* _PROBLEM TO WORK ON_
Would you return every entry below exactly as written, without its images?

* _TASK INPUTS_
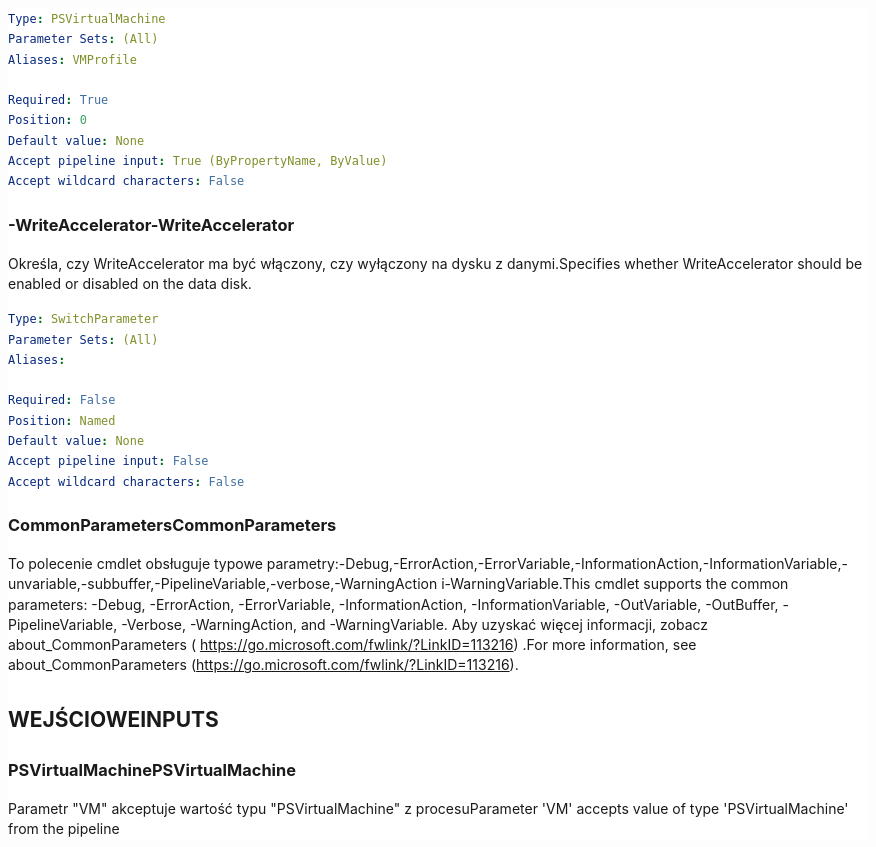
 ```yaml
Type: PSVirtualMachine
Parameter Sets: (All)
Aliases: VMProfile

Required: True
Position: 0
Default value: None
Accept pipeline input: True (ByPropertyName, ByValue)
Accept wildcard characters: False
```

### <span data-ttu-id="d06a5-181">-WriteAccelerator</span><span class="sxs-lookup"><span data-stu-id="d06a5-181">-WriteAccelerator</span></span>
<span data-ttu-id="d06a5-182">Określa, czy WriteAccelerator ma być włączony, czy wyłączony na dysku z danymi.</span><span class="sxs-lookup"><span data-stu-id="d06a5-182">Specifies whether WriteAccelerator should be enabled or disabled on the data disk.</span></span>

```yaml
Type: SwitchParameter
Parameter Sets: (All)
Aliases: 

Required: False
Position: Named
Default value: None
Accept pipeline input: False
Accept wildcard characters: False
```

### <span data-ttu-id="d06a5-183">CommonParameters</span><span class="sxs-lookup"><span data-stu-id="d06a5-183">CommonParameters</span></span>
<span data-ttu-id="d06a5-184">To polecenie cmdlet obsługuje typowe parametry:-Debug,-ErrorAction,-ErrorVariable,-InformationAction,-InformationVariable,-unvariable,-subbuffer,-PipelineVariable,-verbose,-WarningAction i-WarningVariable.</span><span class="sxs-lookup"><span data-stu-id="d06a5-184">This cmdlet supports the common parameters: -Debug, -ErrorAction, -ErrorVariable, -InformationAction, -InformationVariable, -OutVariable, -OutBuffer, -PipelineVariable, -Verbose, -WarningAction, and -WarningVariable.</span></span> <span data-ttu-id="d06a5-185">Aby uzyskać więcej informacji, zobacz about_CommonParameters ( https://go.microsoft.com/fwlink/?LinkID=113216) .</span><span class="sxs-lookup"><span data-stu-id="d06a5-185">For more information, see about_CommonParameters (https://go.microsoft.com/fwlink/?LinkID=113216).</span></span>

## <span data-ttu-id="d06a5-186">WEJŚCIOWE</span><span class="sxs-lookup"><span data-stu-id="d06a5-186">INPUTS</span></span>

### <span data-ttu-id="d06a5-187">PSVirtualMachine</span><span class="sxs-lookup"><span data-stu-id="d06a5-187">PSVirtualMachine</span></span>
<span data-ttu-id="d06a5-188">Parametr "VM" akceptuje wartość typu "PSVirtualMachine" z procesu</span><span class="sxs-lookup"><span data-stu-id="d06a5-188">Parameter 'VM' accepts value of type 'PSVirtualMachine' from the pipeline</span></span>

* _RESPONSE AREA_
 ```yaml
Type: PSVirtualMachine
Parameter Sets: (All)
Aliases: VMProfile

Required: True
Position: 0
Default value: None
Accept pipeline input: True (ByPropertyName, ByValue)
Accept wildcard characters: False
```

### <span data-ttu-id="d06a5-181">-WriteAccelerator</span><span class="sxs-lookup"><span data-stu-id="d06a5-181">-WriteAccelerator</span></span>
<span data-ttu-id="d06a5-182">Określa, czy WriteAccelerator ma być włączony, czy wyłączony na dysku z danymi.</span><span class="sxs-lookup"><span data-stu-id="d06a5-182">Specifies whether WriteAccelerator should be enabled or disabled on the data disk.</span></span>

```yaml
Type: SwitchParameter
Parameter Sets: (All)
Aliases: 

Required: False
Position: Named
Default value: None
Accept pipeline input: False
Accept wildcard characters: False
```

### <span data-ttu-id="d06a5-183">CommonParameters</span><span class="sxs-lookup"><span data-stu-id="d06a5-183">CommonParameters</span></span>
<span data-ttu-id="d06a5-184">To polecenie cmdlet obsługuje typowe parametry:-Debug,-ErrorAction,-ErrorVariable,-InformationAction,-InformationVariable,-unvariable,-subbuffer,-PipelineVariable,-verbose,-WarningAction i-WarningVariable.</span><span class="sxs-lookup"><span data-stu-id="d06a5-184">This cmdlet supports the common parameters: -Debug, -ErrorAction, -ErrorVariable, -InformationAction, -InformationVariable, -OutVariable, -OutBuffer, -PipelineVariable, -Verbose, -WarningAction, and -WarningVariable.</span></span> <span data-ttu-id="d06a5-185">Aby uzyskać więcej informacji, zobacz about_CommonParameters ( https://go.microsoft.com/fwlink/?LinkID=113216) .</span><span class="sxs-lookup"><span data-stu-id="d06a5-185">For more information, see about_CommonParameters (https://go.microsoft.com/fwlink/?LinkID=113216).</span></span>

## <span data-ttu-id="d06a5-186">WEJŚCIOWE</span><span class="sxs-lookup"><span data-stu-id="d06a5-186">INPUTS</span></span>

### <span data-ttu-id="d06a5-187">PSVirtualMachine</span><span class="sxs-lookup"><span data-stu-id="d06a5-187">PSVirtualMachine</span></span>
<span data-ttu-id="d06a5-188">Parametr "VM" akceptuje wartość typu "PSVirtualMachine" z procesu</span><span class="sxs-lookup"><span data-stu-id="d06a5-188">Parameter 'VM' accepts value of type 'PSVirtualMachine' from the pipeline</span></span>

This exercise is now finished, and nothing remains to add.